:: Data excerpts ::
☆ ☆ ☆ ☆ ☆ ☆ ☆

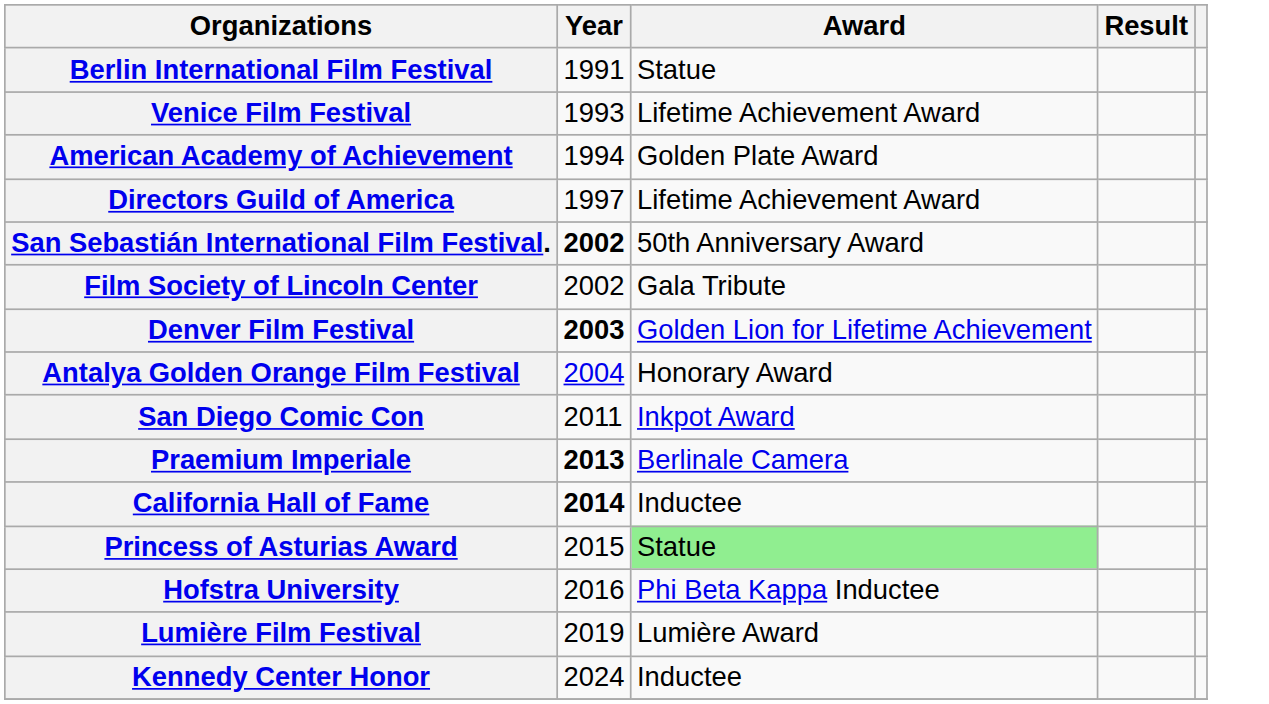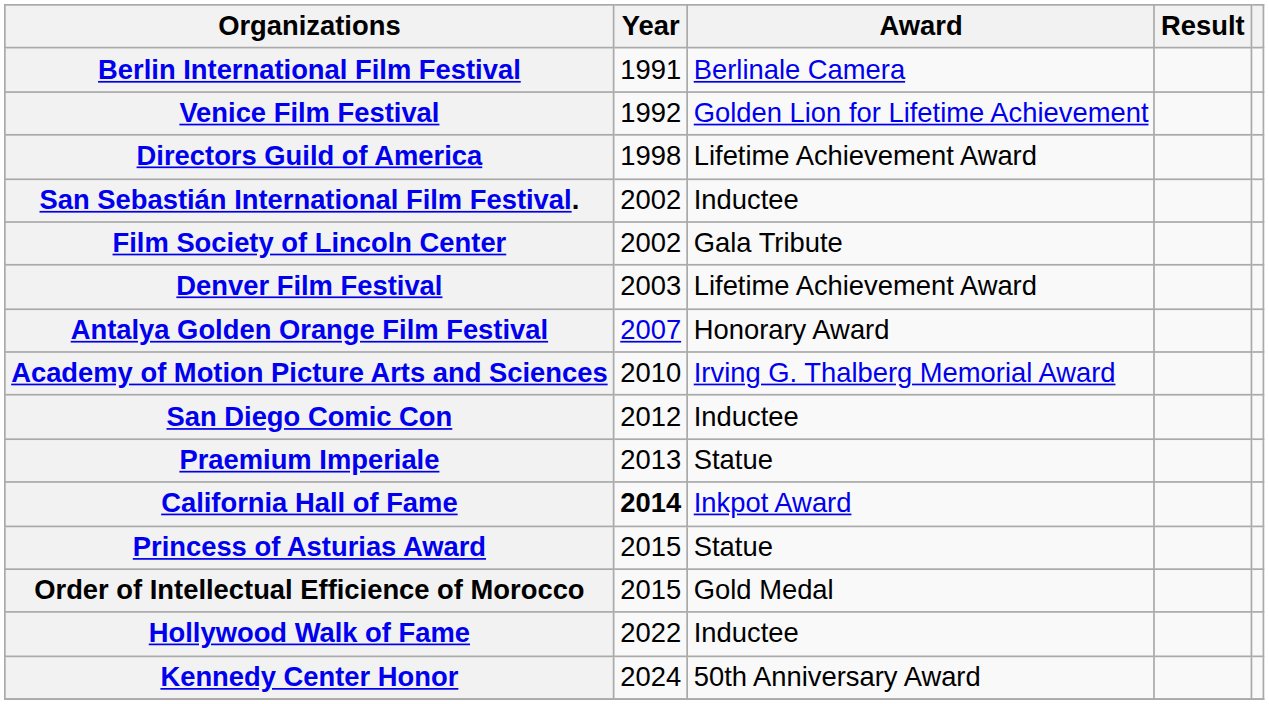Berlin International Film Festival | Award: Statue -> Berlinale Camera
Venice Film Festival | Year: 1993 -> 1992
Venice Film Festival | Award: Lifetime Achievement Award -> Golden Lion for Lifetime Achievement
- row: American Academy of Achievement | 1994 | Golden Plate Award
Directors Guild of America | Year: 1997 -> 1998
San Sebastián International Film Festival. | Year: bold -> normal
San Sebastián International Film Festival. | Award: 50th Anniversary Award -> Inductee
Denver Film Festival | Year: bold -> normal
Denver Film Festival | Award: Golden Lion for Lifetime Achievement -> Lifetime Achievement Award
Antalya Golden Orange Film Festival | Year: 2004 -> 2007
+ row: Academy of Motion Picture Arts and Sciences | 2010 | Irving G. Thalberg Memorial Award
San Diego Comic Con | Year: 2011 -> 2012
San Diego Comic Con | Award: Inkpot Award -> Inductee
Praemium Imperiale | Year: bold -> normal
Praemium Imperiale | Award: Berlinale Camera -> Statue
California Hall of Fame | Award: Inductee -> Inkpot Award
Princess of Asturias Award | Award: lightgreen background -> no background
+ row: Order of Intellectual Efficience of Morocco | 2015 | Gold Medal
- row: Hofstra University | 2016 | Phi Beta Kappa Inductee
- row: Lumière Film Festival | 2019 | Lumière Award
+ row: Hollywood Walk of Fame | 2022 | Inductee
Kennedy Center Honor | Award: Inductee -> 50th Anniversary Award
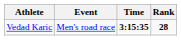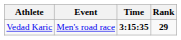Vedad Karic | Rank: 28 -> 29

☆ ☆ ☆ ☆ ☆ ☆ ☆

:: Set exercise ::
Print every one of the lines above word for word, omitting the pictures.

:: Solution to the problem ::
Berlin International Film Festival | Award: Statue -> Berlinale Camera
Venice Film Festival | Year: 1993 -> 1992
Venice Film Festival | Award: Lifetime Achievement Award -> Golden Lion for Lifetime Achievement
- row: American Academy of Achievement | 1994 | Golden Plate Award
Directors Guild of America | Year: 1997 -> 1998
San Sebastián International Film Festival. | Year: bold -> normal
San Sebastián International Film Festival. | Award: 50th Anniversary Award -> Inductee
Denver Film Festival | Year: bold -> normal
Denver Film Festival | Award: Golden Lion for Lifetime Achievement -> Lifetime Achievement Award
Antalya Golden Orange Film Festival | Year: 2004 -> 2007
+ row: Academy of Motion Picture Arts and Sciences | 2010 | Irving G. Thalberg Memorial Award
San Diego Comic Con | Year: 2011 -> 2012
San Diego Comic Con | Award: Inkpot Award -> Inductee
Praemium Imperiale | Year: bold -> normal
Praemium Imperiale | Award: Berlinale Camera -> Statue
California Hall of Fame | Award: Inductee -> Inkpot Award
Princess of Asturias Award | Award: lightgreen background -> no background
+ row: Order of Intellectual Efficience of Morocco | 2015 | Gold Medal
- row: Hofstra University | 2016 | Phi Beta Kappa Inductee
- row: Lumière Film Festival | 2019 | Lumière Award
+ row: Hollywood Walk of Fame | 2022 | Inductee
Kennedy Center Honor | Award: Inductee -> 50th Anniversary Award
Vedad Karic | Rank: 28 -> 29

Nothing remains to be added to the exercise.